The Kelly Criterion, Explained Honestly

For a binary bet, Kelly fraction f = (bp - q) / b. Suppose you believe a +120 underdog wins 50% of the time. Decimal odds are 2.20, so b = 1.20, p = 0.50, q = 0.50. Kelly fraction equals (1.20 × 0.50 - 0.50) / 1.20, or 8.3% of bankroll.

Eight percent of bankroll on a single bet is enormous. A bettor with a $10,000 bankroll would risk $833 on this wager. Even with positive EV, sustained sequences of 5-10 losses are common, and drawdowns of 40-60% from peak are normal.

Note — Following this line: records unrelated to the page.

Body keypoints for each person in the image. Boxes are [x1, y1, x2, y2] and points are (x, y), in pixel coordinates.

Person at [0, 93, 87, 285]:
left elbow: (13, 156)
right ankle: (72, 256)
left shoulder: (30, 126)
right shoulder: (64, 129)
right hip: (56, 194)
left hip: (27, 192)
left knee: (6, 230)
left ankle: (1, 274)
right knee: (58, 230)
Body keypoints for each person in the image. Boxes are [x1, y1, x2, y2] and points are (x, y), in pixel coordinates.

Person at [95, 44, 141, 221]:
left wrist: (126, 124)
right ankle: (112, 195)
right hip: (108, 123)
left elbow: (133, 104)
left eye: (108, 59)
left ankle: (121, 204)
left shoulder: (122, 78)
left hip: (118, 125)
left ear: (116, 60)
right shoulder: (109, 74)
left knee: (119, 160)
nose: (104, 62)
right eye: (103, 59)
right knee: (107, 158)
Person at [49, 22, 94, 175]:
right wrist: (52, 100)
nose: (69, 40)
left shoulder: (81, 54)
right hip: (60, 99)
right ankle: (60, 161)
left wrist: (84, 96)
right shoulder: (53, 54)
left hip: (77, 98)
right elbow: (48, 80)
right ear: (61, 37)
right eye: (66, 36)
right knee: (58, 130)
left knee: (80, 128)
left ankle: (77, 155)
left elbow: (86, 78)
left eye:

Full Kelly maximizes long-run growth only if your probability estimate is exact. In reality, your edge is uncertain. Overestimating your edge by a small amount and betting full Kelly can convert a positive-EV strategy into a negative-EV one. Betting half Kelly recovers roughly 75% of growth with roughly 50% of the volatility.

A practical default for sports bettors: 0.25 to 0.50 Kelly on bets where edge is reasonably well-estimated; flat sizing or smaller fractions when edge is more speculative.

Kelly does not protect against estimation error. Kelly does not account for correlated bets. Kelly does not factor in withdrawal needs or external liquidity. Treating it as a magic formula has bankrupted skilled bettors with genuine edges.